Brown himself had concerns that a student’s attention span would not bode well for a 90-minute period, but, he adds, “There was nothing about block scheduling that in my mind created a need to abandon it.”

Rather, Cedar Creek’s three high schools abandoned block scheduling this year because of a $4.5 million deficit. “When you go to block, you have to hire more teachers, that’s what it boils down to,” Brown says. “The hardest part was having to reassign 78 teachers rather than hire the 78 teachers we needed to fill vacancies to maintain block. In effect, we have 78 fewer teachers.”

Parents in the well-to-do school district are concerned their children will earn fewer credits, Brown says. Nobody likes change, not the parents now forced to abandon block nor the parents who feared going to block in the first place. But the board is comfortable with its decision, he adds, because finances forced the issue.

“I’ve never really seen any clear, quantitative evidence that proved block scheduling was superior to the traditional schedule,” Brown says. “I think that was another reason why the board was not too concerned about abandoning the block. There was a general feeling it was better than the traditional schedule, but no one could prove it.”

Two years ago, Hillsborough County, Fla., moved from a six- to a seven-period high school day. That prompted the district to establish a task force to study whether all schools should go to block or whether schools on block should disband it for a traditional schedule.

“The gist of the findings was that there was no significant difference in achievement using our local assessments and semester exams,” says Chuck Fleming, general director of secondary education. “There were successes in both areas.”

Two years prior to this year’s opening of Newsome High School with block scheduling, another new high school, Alonso, opened with a traditional schedule. In 1997, Sickles High School premiered with block scheduling, then abandoned it a year later when the young school’s population burgeoned and forced the school into double sessions.

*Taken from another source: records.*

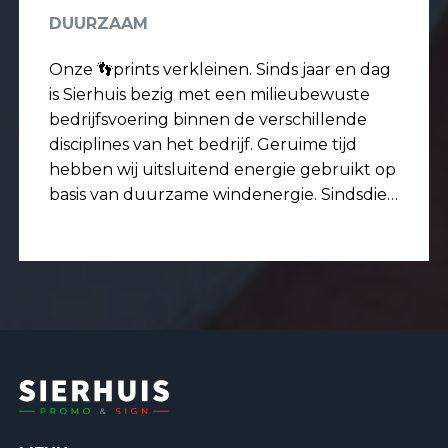
DUURZAAM
Onze 👣prints verkleinen. Sinds jaar en dag
is Sierhuis bezig met een milieubewuste
bedrijfsvoering binnen de verschillende
disciplines van het bedrijf. Geruime tijd
hebben wij uitsluitend energie gebruikt op
basis van duurzame windenergie. Sindsdien
wordt de totale stroombehoefte opgewekt
met de 132 zonnepanelen op het dak.
Hiermee is Sierhuis energie neutraal voor
het stroomverbruik. Ook...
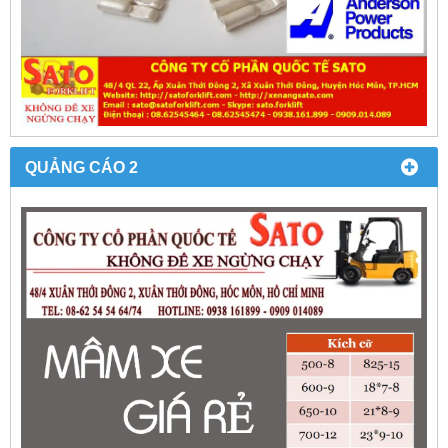
QUẢNG CÁO 2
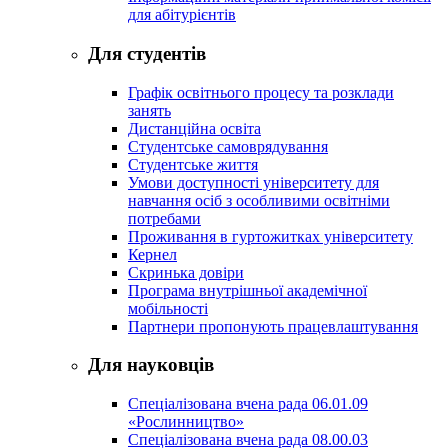
для абітурієнтів
Для студентів
Графік освітнього процесу та розклади
занять
Дистанційна освіта
Студентське самоврядування
Студентське життя
Умови доступності університету для
навчання осіб з особливими освітніми
потребами
Проживання в гуртожитках університету
Кернел
Скринька довіри
Програма внутрішньої академічної
мобільності
Партнери пропонують працевлаштування
Для науковців
Спеціалізована вчена рада 06.01.09
«Рослинництво»
Спеціалізована вчена рада 08.00.03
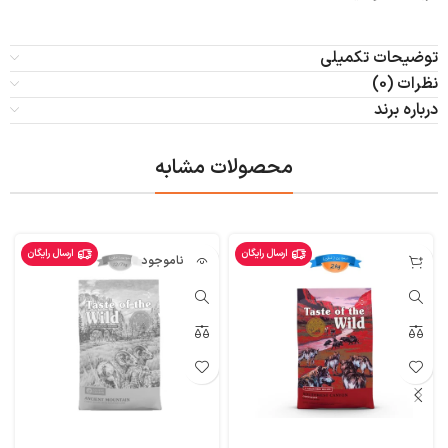
توضیحات تکمیلی
نظرات (0)
درباره برند
محصولات مشابه
ارسال رایگان
ارسال رایگان
ناموجود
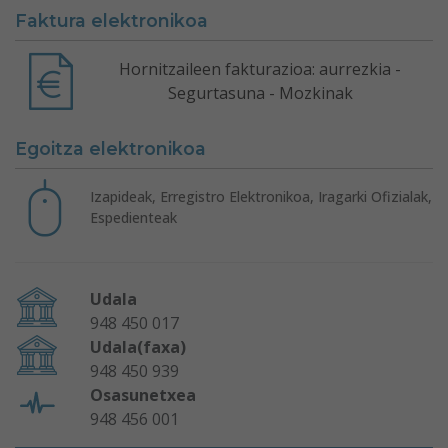
Faktura elektronikoa
Hornitzaileen fakturazioa: aurrezkia -
Segurtasuna - Mozkinak
Egoitza elektronikoa
Izapideak, Erregistro Elektronikoa, Iragarki Ofizialak,
Espedienteak
Udala
948 450 017
Udala(faxa)
948 450 939
Osasunetxea
948 456 001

Three years later, when Alonso opened to relieve Sickles, the Sickles community opted to keep its traditional schedule because, as Fleming puts it: “The culture of the school had developed into a traditional culture and it’s hard to change school cultures.”

Hillsborough County found it best to allow each school to select its own schedule.

“Block is a tool we use to organize the day, but with effective teaching and learning practices and a strong leadership and administration, we find that schools do well with either model,” Fleming says. “It’s a phrase that you always hear, and it’s a trite cliché, but it’s true. When it comes to academic achievement, it’s the classroom teacher who makes the difference.”

Buy In or Out
Meanwhile, researchers committed to researching the merits of block scheduling see an increased urgency to their work as school districts consider, for many reasons, the flight from block scheduling. Success depends so much, says Canady, who has written several books on block schedules, on teacher buy-in.

“I guess my overall conclusion is that just the change to clock alone will do a few things for you,” he says. “It will change the school climate, reduce the stress and help you teach in more effective ways. In most cases it reduces discipline and referrals to the office. But if you want to address student achievement, you have to make some courses longer and build in tutorials and necessary interventions. You can do that with most any schedule, but no one seems to do it unless they go to block.”